(TASKS TO PERFORM):
[A] Repeat verbatim the portion of the text on political realism from "The four propositions" up to and including "system is anarchic.".
[B] Recast the paragraph of the text on political realism that begins "Realism became popular again" as a short bulleted list that keeps its main facts.

(TEXT PROVIDED):
# # # #

Early popular proponents of realism included Thucydides (5th century BCE), Machiavelli (16th century), Hobbes (17th century), and Rousseau (18th century). Carl von Clausewitz (early 19th century), another contributor to the realist school of thought, viewed war as an act of statecraft and gave strong emphasis on hard power. Clausewitz felt that armed conflict was inherently one-sided, where typically only one victor can emerge between two parties, with no peace.

Realism became popular again in the 1930s, during the Great Depression. At that time, it polemicized with the progressive, reformist optimism associated with liberal internationalists like U.S. President Woodrow Wilson. The 20th century brand of classical realism, exemplified by theorists such as Reinhold Niebuhr and Hans Morgenthau, has evolved into neorealism—a more scientifically oriented approach to the study of international relations developed during the latter half of the Cold War. In the 21st century, realism has experienced a resurgence, fueled by escalating tensions among world powers. Some of the most influential proponents of political realism today are John Mearsheimer and Stephen Walt.

== Overview ==
Realists fall into three classes based on their view of the essential causes of conflict between states:

- Classical realists believe that conflict follows from human nature.
- Neorealists attribute conflict to the dynamics of the anarchic state-system.
- Neoclassical realists believe that conflict results from both, in combination with domestic politics. Neoclassical realists are also divided between defensive and offensive realism.

Realism entails a spectrum of ideas, which tend to revolve around several central propositions, such as:

1. State-centrism: states are the central actors in international politics, rather than leaders or international organizations;
2. Anarchy: the international political system is anarchic, as there is no supranational authority to enforce rules;
3. Rationality and/or egoism: states act in their rational self-interest within the international system; and
4. Power: states desire power to ensure self-preservation.

Political scientists sometimes associate realism with Realpolitik,
as both deal with the pursuit, possession, and application of power. Realpolitik, however, is an older prescriptive guideline limited to policy-making, while realism is a wider theoretical and methodological paradigm which aims to describe, explain, and predict events in international relations. As an academic pursuit, realism is not necessarily tied to ideology; it does not favor any particular moral philosophy, nor does it consider ideology to be a major factor in the behavior of nations.

However, realists are generally critical of liberal foreign policy. Garrett Ward Sheldon has characterised the priorities of realists as Machiavellian and seen them as prioritising the seeking of power, although realists have also advocated the idea that powerful states concede spheres of influence to other powerful states.

== Common assumptions ==

The four propositions of realism are as follows.

1. State-centrism: States are the most important actors.
2. Anarchy: The international system is anarchic.

# # # #

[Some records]
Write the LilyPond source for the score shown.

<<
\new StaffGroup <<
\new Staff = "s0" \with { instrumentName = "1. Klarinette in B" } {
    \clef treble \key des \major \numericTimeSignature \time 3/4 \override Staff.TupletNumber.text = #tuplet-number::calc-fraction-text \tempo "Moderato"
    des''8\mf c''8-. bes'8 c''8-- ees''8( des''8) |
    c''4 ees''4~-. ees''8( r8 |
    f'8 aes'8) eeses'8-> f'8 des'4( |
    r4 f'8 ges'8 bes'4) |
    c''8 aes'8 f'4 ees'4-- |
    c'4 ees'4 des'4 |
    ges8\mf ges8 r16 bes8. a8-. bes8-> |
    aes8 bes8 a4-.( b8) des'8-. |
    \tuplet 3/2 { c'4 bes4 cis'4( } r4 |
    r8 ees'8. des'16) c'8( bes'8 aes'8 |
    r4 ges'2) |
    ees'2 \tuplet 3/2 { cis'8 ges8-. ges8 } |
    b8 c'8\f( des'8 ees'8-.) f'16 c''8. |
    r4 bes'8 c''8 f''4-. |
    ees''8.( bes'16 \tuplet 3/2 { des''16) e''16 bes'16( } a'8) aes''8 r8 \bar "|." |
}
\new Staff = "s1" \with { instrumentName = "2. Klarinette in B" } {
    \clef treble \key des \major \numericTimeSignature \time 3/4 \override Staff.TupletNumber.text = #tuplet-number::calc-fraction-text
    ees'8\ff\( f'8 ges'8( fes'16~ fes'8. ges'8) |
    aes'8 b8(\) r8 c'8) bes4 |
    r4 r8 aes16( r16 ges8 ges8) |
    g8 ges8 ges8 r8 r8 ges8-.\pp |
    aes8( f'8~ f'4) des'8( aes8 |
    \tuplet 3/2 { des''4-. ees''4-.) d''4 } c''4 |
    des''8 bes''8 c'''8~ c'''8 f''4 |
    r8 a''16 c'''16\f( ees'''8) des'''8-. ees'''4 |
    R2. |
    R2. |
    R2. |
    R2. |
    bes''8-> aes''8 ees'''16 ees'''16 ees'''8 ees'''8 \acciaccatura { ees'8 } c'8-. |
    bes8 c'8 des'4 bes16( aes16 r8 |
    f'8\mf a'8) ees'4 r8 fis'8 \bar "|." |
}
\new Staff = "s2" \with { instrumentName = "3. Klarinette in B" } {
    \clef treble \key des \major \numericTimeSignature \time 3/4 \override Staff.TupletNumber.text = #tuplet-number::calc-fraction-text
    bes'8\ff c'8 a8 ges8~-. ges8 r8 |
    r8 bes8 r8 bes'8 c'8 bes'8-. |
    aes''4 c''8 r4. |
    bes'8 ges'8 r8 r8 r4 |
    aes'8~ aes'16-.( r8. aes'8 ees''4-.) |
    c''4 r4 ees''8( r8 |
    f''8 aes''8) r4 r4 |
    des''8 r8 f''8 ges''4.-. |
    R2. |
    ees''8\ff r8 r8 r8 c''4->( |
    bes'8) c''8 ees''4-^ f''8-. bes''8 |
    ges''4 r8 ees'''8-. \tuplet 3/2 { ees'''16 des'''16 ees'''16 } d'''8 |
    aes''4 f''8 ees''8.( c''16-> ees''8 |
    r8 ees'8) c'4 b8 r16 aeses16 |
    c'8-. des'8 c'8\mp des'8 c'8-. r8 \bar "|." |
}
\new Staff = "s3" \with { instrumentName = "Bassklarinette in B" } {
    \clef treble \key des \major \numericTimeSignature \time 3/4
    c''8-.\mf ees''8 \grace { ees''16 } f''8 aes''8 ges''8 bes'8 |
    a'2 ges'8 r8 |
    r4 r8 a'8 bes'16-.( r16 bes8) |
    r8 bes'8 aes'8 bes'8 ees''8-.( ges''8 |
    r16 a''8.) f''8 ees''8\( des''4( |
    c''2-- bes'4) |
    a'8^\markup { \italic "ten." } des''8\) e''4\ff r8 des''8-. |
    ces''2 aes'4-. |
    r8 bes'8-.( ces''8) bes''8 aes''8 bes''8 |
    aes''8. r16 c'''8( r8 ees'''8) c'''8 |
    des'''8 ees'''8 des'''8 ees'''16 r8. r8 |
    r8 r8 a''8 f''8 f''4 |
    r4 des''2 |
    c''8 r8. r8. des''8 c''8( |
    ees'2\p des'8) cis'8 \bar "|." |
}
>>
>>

# # # #

(RESULTS OF THE EXERCISE):
[A]
The four propositions of realism are as follows.

1. State-centrism: States are the most important actors.
2. Anarchy: The international system is anarchic.

[B]
- Realism regained popularity in the 1930s, during the Great Depression. It argued against the progressive, reformist optimism of liberal internationalists such as U.S. President Woodrow Wilson.
- Twentieth-century classical realism, represented by Reinhold Niebuhr and Hans Morgenthau, evolved into neorealism. Neorealism is a more scientifically oriented approach to international relations, developed in the latter half of the Cold War.
- Realism has resurged in the 21st century, fueled by escalating tensions among world powers.
- Today's most influential proponents include John Mearsheimer and Stephen Walt.